The only exception is ``operational_metadata: false`` at action level, which disables **all** metadata.
**Preset level**
.. code-block:: yaml
:caption: presets/bronze_layer.yaml
:linenos:
name: bronze_layer
version: "1.0"
defaults:
operational_metadata: ["_processing_timestamp", "_source_file_path"]
**FlowGroup level**
.. code-block:: yaml
:caption: pipelines/customer_ingestion/load_customers.yaml
:linenos:
:emphasize-lines: 4
pipeline: customer_ingestion
flowgroup: load_customers
presets: ["bronze_layer"]
operational_metadata: ["_record_hash"] # Adds to preset columns
actions:
- name: load_customer_files
type: load
source:
type: cloudfiles
path: "/mnt/landing/customers/*.json"
format: json
target: v_customers_raw
**Action level**
.. code-block:: yaml
:caption: Action-specific metadata configuration
:linenos:
:emphasize-lines: 8-11
actions:
- name: load_with_custom_metadata
type: load
source:
type: cloudfiles
path: "/mnt/data/*.parquet"
format: parquet
operational_metadata: # Adds to flowgroup + preset columns
- "_pipeline_name"
- "_custom_business_logic"
target: v_enriched_data
- name: load_without_metadata
type: load
source:
type: sql
sql: "SELECT * FROM source_table"
operational_metadata: false # Disables all metadata
target: v_clean_data
**Additive behavior example:**
.. code-block:: yaml
:caption: Complete example showing additive behavior
:linenos:
:emphasize-lines: 4, 9, 18-20
# Preset defines base columns
# presets/bronze_layer.yaml
defaults:
operational_metadata: ["_processing_timestamp"]

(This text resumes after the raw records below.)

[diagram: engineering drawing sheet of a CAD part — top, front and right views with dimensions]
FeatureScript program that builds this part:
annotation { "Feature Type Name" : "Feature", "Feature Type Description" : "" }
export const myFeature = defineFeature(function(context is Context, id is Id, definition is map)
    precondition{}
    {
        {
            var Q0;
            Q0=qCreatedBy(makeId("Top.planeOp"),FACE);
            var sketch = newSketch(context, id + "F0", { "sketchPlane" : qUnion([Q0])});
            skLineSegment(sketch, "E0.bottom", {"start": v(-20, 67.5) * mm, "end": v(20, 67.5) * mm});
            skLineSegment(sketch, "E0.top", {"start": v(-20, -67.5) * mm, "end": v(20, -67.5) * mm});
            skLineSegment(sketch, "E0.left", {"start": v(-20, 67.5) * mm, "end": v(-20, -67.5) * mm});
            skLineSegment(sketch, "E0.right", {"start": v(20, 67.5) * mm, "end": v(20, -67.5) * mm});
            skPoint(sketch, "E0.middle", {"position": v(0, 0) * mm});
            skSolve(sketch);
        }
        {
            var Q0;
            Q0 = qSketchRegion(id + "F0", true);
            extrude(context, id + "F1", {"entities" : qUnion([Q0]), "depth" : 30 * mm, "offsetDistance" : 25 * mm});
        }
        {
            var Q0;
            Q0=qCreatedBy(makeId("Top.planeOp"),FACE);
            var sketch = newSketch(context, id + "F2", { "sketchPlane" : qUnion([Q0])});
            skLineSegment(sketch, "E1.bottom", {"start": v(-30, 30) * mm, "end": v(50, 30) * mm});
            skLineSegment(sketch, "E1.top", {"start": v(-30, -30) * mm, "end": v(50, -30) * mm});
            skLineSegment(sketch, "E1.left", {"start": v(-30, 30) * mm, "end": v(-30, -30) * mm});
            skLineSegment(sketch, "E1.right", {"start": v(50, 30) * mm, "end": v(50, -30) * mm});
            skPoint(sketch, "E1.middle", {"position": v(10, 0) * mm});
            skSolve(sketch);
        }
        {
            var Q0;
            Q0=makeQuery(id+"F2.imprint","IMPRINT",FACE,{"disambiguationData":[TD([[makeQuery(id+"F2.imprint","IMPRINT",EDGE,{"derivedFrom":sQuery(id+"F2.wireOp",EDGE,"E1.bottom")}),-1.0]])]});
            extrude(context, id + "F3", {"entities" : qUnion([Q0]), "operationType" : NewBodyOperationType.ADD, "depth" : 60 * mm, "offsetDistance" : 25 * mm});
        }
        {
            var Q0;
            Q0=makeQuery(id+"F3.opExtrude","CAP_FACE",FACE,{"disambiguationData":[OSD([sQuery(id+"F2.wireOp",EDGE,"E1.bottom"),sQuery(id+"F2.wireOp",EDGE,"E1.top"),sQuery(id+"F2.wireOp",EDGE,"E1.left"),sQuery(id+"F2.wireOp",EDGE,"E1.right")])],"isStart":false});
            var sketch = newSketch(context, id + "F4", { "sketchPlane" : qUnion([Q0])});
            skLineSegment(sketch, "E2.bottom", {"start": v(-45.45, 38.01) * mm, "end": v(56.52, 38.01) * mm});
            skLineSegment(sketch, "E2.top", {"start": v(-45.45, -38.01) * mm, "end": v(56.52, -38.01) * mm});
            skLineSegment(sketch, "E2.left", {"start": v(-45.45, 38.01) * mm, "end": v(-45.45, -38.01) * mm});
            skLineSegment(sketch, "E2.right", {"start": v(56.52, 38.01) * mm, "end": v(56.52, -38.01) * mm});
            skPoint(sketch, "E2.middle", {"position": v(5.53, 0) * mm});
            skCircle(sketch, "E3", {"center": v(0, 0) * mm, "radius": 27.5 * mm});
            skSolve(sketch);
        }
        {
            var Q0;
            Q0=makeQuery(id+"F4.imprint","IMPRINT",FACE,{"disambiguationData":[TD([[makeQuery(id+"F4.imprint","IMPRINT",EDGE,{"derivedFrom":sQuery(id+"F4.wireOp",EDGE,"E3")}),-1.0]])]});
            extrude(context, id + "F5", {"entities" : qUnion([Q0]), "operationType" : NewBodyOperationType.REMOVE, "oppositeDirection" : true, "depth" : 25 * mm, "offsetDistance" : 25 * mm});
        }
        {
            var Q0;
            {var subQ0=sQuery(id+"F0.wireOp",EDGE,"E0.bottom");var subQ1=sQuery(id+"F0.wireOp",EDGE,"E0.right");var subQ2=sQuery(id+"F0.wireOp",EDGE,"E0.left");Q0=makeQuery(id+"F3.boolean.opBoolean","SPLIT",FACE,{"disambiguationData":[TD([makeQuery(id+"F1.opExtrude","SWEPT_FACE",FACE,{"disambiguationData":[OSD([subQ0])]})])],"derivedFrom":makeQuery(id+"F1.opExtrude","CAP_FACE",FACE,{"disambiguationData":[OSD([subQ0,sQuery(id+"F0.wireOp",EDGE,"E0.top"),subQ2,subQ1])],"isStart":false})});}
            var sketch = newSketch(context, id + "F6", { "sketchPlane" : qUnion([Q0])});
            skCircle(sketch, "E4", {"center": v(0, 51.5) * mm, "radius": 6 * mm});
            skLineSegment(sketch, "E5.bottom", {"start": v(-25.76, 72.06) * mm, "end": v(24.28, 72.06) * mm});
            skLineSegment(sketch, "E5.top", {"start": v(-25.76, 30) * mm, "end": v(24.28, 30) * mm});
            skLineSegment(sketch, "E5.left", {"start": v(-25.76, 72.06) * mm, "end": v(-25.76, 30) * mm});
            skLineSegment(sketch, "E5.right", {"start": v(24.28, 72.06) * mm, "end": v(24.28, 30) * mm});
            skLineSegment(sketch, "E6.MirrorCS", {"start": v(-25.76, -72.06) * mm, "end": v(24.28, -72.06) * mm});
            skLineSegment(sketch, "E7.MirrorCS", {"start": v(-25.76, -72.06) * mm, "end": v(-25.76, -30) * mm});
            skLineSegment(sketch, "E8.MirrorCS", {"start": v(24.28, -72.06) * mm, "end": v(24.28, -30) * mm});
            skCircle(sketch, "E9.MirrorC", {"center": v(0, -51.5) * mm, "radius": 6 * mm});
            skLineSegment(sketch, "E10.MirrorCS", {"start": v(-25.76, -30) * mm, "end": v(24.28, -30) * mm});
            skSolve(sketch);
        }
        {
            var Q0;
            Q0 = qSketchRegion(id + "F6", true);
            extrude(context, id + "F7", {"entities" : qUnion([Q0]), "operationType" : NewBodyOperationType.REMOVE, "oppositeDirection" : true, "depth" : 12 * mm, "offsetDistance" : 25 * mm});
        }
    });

# FlowGroup adds more columns
pipeline: customer_ingestion
flowgroup: load_customers
operational_metadata: ["_source_file_path", "_record_hash"]
actions:
- name: load_customer_files
type: load
source:
type: cloudfiles
path: "/mnt/data/*.json"
# Action adds even more columns
operational_metadata:
- "_pipeline_name"
- "_custom_business_logic"
target: v_customers_raw
# Final result: ALL columns combined
# ✓ _processing_timestamp (from preset)
# ✓ _source_file_path (from flowgroup)
# ✓ _record_hash (from flowgroup)
# ✓ _pipeline_name (from action)
# ✓ _custom_business_logic (from action)
Usage Patterns
--------------
**Enable all available columns:**
.. code-block:: yaml
operational_metadata: true
**Select specific columns:**
.. code-block:: yaml
operational_metadata:
- "_processing_timestamp"
- "_source_file_path"
- "_record_hash"
**Disable metadata:**
.. code-block:: yaml
operational_metadata: false
**Generated Python code:**
.. code-block:: python
:caption: Generated DLT code with operational metadata
:linenos:
:emphasize-lines: 8-11
@dp.temporary_view()
def v_customers_raw():
"""Load customer files from landing zone"""
df = spark.readStream \
.format("cloudFiles") \
.option("cloudFiles.format", "json") \
.load("/mnt/landing/customers/*.json")
# Add operational metadata columns
df = df.withColumn('_processing_timestamp', F.current_timestamp())
df = df.withColumn('_source_file_path', F.col('_metadata.file_path'))
df = df.withColumn('_record_hash', F.xxhash64(*[F.col(c) for c in df.columns]))
return df
.. danger::
- When you add operational metadata columns to an upstream action,
if your downstream action is a transformation, for example SQL transform,
you need to make sure they are included in the SQL query.
Internal Implementation Note
-----------------------------
The codebase maintains strict semantic separation between single and multi-document YAML files:
- ``load_yaml_file()`` - For single-document files (configs, templates, presets)
* Validates exactly one document exists
* Raises ``MultiDocumentError`` (LHP-IO-003) for empty files or files with multiple documents
* Used for templates, presets, configs, and other single-document files
- ``load_yaml_documents_all()`` - For multi-document files (flowgroup files only)
* Returns list of all documents
* Used exclusively for flowgroup YAML files that may contain multiple flowgroups
This strict validation prevents accidental misuse and catches bugs early. If you encounter a
``MultiDocumentError``, the error message will guide you to the correct loading method.